Naturally, some investors are fearful the stock has gotten ahead of itself and is now too expensive. However, that does not appear to be the case for this luxury apparel company. If anything, revisiting Canada Goose's S-1 registration statement and the three growth strategies listed there makes me confident the company still has room to run.
1. Introduce and strengthen our brand
Management noted they had a brand awareness deficit outside of their home market of Canada, with an Aug. 2016 survey concluding the "vast majority of consumers outside of Canada are not aware of [the brand]" and finding that only 16% of U.S. consumers were aware of the company.
This continues to be both a strength and an opportunity: While Canada Goose has increased brand awareness through its flagship stores and subsequent marketing campaigns, the company still only has seven such stores currently open. Brand awareness is still low compared with that of other luxury labels like Ralph Lauren or Coach.

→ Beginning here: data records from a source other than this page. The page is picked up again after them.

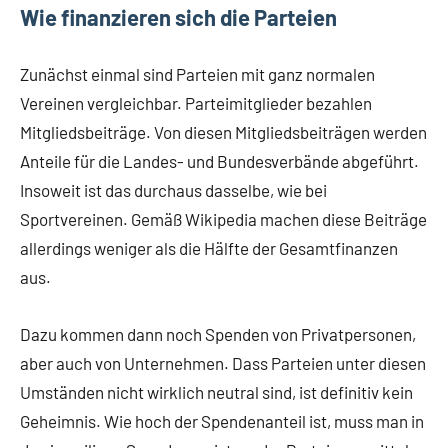
Wie finanzieren sich die Parteien
Zunächst einmal sind Parteien mit ganz normalen
Vereinen vergleichbar. Parteimitglieder bezahlen
Mitgliedsbeiträge. Von diesen Mitgliedsbeiträgen werden
Anteile für die Landes- und Bundesverbände abgeführt.
Insoweit ist das durchaus dasselbe, wie bei
Sportvereinen. Gemäß Wikipedia machen diese Beiträge
allerdings weniger als die Hälfte der Gesamtfinanzen
aus.
Dazu kommen dann noch Spenden von Privatpersonen,
aber auch von Unternehmen. Dass Parteien unter diesen
Umständen nicht wirklich neutral sind, ist definitiv kein
Geheimnis. Wie hoch der Spendenanteil ist, muss man in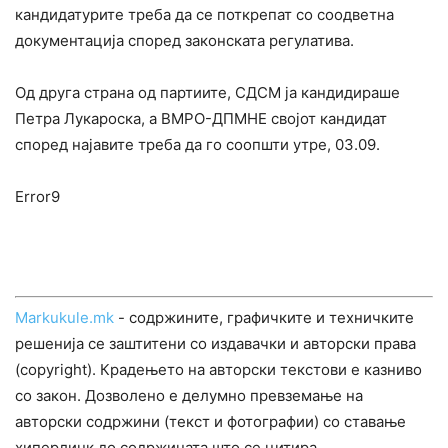
кандидатурите треба да се поткрепат со соодветна
документација според законската регулатива.
Од друга страна од партиите, СДСМ ја кандидираше
Петра Лукароска, а ВМРО-ДПМНЕ својот кандидат
според најавите треба да го соопшти утре, 03.09.
Error9
Markukule.mk
- содржините, графичките и техничките
решенија се заштитени со издавачки и авторски права
(copyright). Крадењето на авторски текстови е казниво
со закон. Дозволено е делумно превземање на
авторски содржини (текст и фотографии) со ставање
хиперлинк до содржината што се цитира.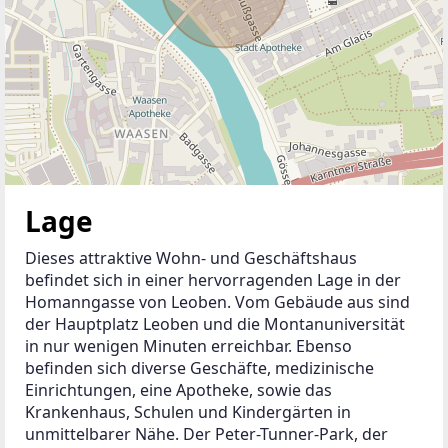
Lage
Dieses attraktive Wohn- und Geschäftshaus 
befindet sich in einer hervorragenden Lage in der 
Homanngasse von Leoben. Vom Gebäude aus sind 
der Hauptplatz Leoben und die Montanuniversität 
in nur wenigen Minuten erreichbar. Ebenso 
befinden sich diverse Geschäfte, medizinische 
Einrichtungen, eine Apotheke, sowie das 
Krankenhaus, Schulen und Kindergärten in 
unmittelbarer Nähe. Der Peter-Tunner-Park, der 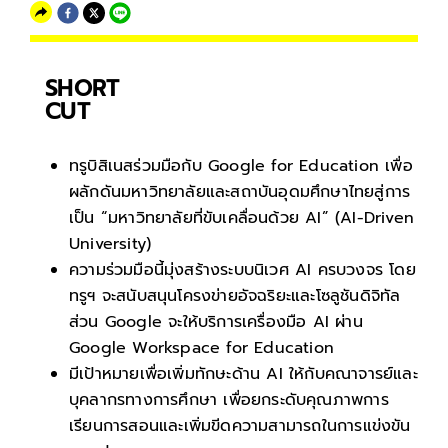
SHORT
CUT
ทรูบิสิเนสร่วมมือกับ Google for Education เพื่อ
ผลักดันมหาวิทยาลัยและสถาบันอุดมศึกษาไทยสู่การ
เป็น “มหาวิทยาลัยที่ขับเคลื่อนด้วย AI” (AI-Driven
University)
ความร่วมมือนี้มุ่งสร้างระบบนิเวศ AI ครบวงจร โดย
ทรูฯ จะสนับสนุนโครงข่ายอัจฉริยะและโซลูชันดิจิทัล
ส่วน Google จะให้บริการเครื่องมือ AI ผ่าน
Google Workspace for Education
มีเป้าหมายเพื่อเพิ่มทักษะด้าน AI ให้กับคณาจารย์และ
บุคลากรทางการศึกษา เพื่อยกระดับคุณภาพการ
เรียนการสอนและเพิ่มขีดความสามารถในการแข่งขัน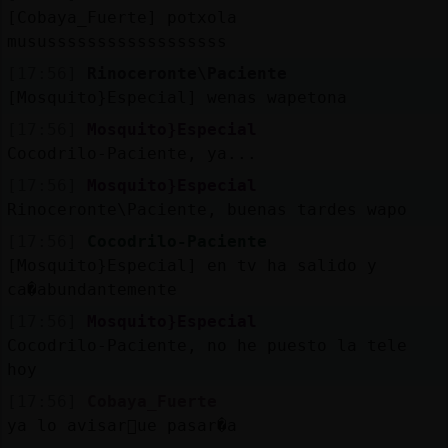
[Cobaya_Fuerte] potxola
musussssssssssssssssss
[17:56]
Rinoceronte\Paciente
[Mosquito}Especial] wenas wapetona
[17:56]
Mosquito}Especial
Cocodrilo-Paciente, ya...
[17:56]
Mosquito}Especial
Rinoceronte\Paciente, buenas tardes wapo
[17:56]
Cocodrilo-Paciente
[Mosquito}Especial] en tv ha salido y
ca�abundantemente
[17:56]
Mosquito}Especial
Cocodrilo-Paciente, no he puesto la tele
hoy
[17:56]
Cobaya_Fuerte
ya lo avisar󮠱ue pasar�a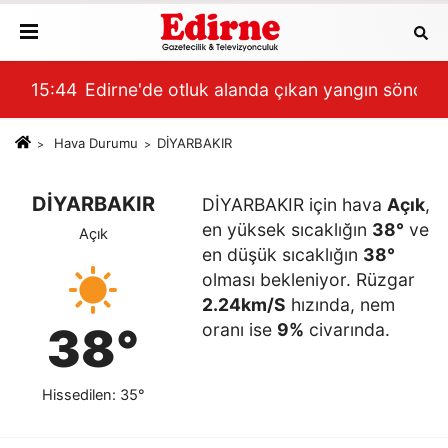
15:44
Edirne'de otluk alanda çıkan yangın söndür
15:
Hava Durumu
DİYARBAKIR
DİYARBAKIR
DİYARBAKIR için hava
Açık
,
en yüksek sıcaklığın
38°
ve
Açık
en düşük sıcaklığın
38°
olması bekleniyor. Rüzgar
2.24km/S
hızında, nem
38°
oranı ise
9%
civarında.
Hissedilen: 35°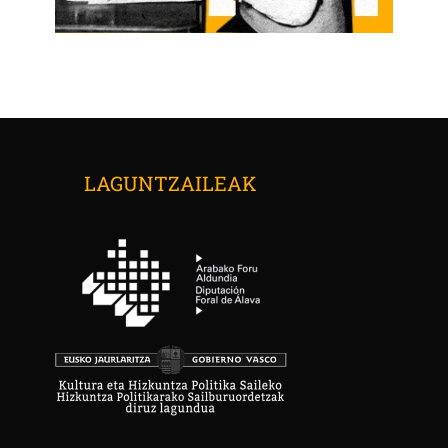
LAGUNTZAILEAK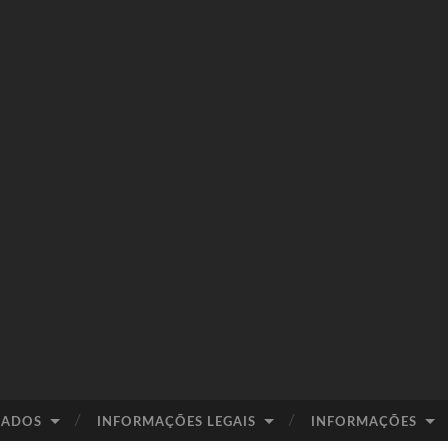
IADOS
INFORMAÇÕES LEGAIS
INFORMAÇÕES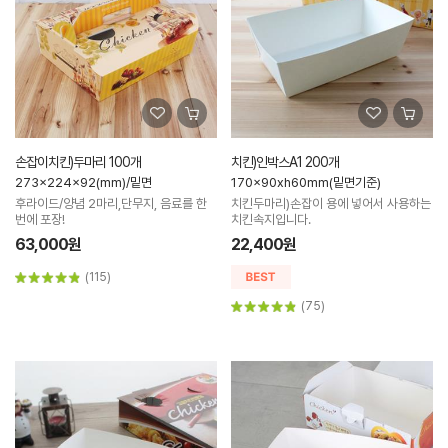
손잡이치킨)두마리 100개
치킨)인박스A1 200개
273x224x92(mm)/밑면
170x90xh60mm(밑면기준)
후라이드/양념 2마리,단무지, 음료를 한
치킨두마리)손잡이 용에 넣어서 사용하는
번에 포장!
치킨속지입니다.
63,000원
22,400원
(115)
(75)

You can't blame Canada Goose for being judicious with flagship store openings after watching the clothing industry close thousands of locations due to aggressive overexpansion. Perhaps brand awareness and store rollouts are not moving as fast as many investors hoped, but revenue is, and the company will continue to post strong growth rates as more consumers learn about Canada Goose.
2. Enhance our wholesale network
The second strategy for the company is to enhance its wholesale network. In the strictest sense, it appears the company is underperforming on this front. In the fiscal year ended Mar. 2016, the company reported $258 million Canadian dollars in revenue via the wholesale channel, versus CA$336.2 million in the year ended Mar. 2018.
While 14% annualized growth may seem impressive, it's nothing noteworthy compared to the stock's 290% gain. However, the company has wisely deemphasized this goal in favor of its third strategy.
3. Accelerate our e-commerce-led direct-to-consumer rollout
Canada Goose's stock has otherwise been powered by the shift in revenue away from the wholesale channel to direct-to-consumer (DTC) sales. Over the same time frame as above, the company increased DTC sales a whopping 178% per year:
|Canada Goose Revenue||FY 2016||FY 2018||Annualized Growth|
|Wholesale||CA$257.8 million||CA$336.2 million||14.2%|
|DTC||CA$33.0 million||CA$255.0 million||178.0%|
|Total||CA$290.8 million||CA$591.2 million||42.6%|
Thanks to this growth, the DTC channel now comprises 43.1% of all sales, versus 11.3% in fiscal 2016.
Furthermore, a shift to the DTC channel provides other benefits that often don't immediately show up on an income statement: a direct relationship with consumers, a better shopping experience, improved customer service, and the ability to quickly respond to trends with less wasted inventory.
There are reasons why Canada Goose stock is soaring -- the company is growing its top line at a 40%-plus clip, and it's becoming more profitable in the process. Although many investors are worried that the stock has rallied too far too fast, the brand is still rather obscure when compared to other luxury brands and will continue to increase awareness and visibility. If anything, the Canada Goose story has just gotten started.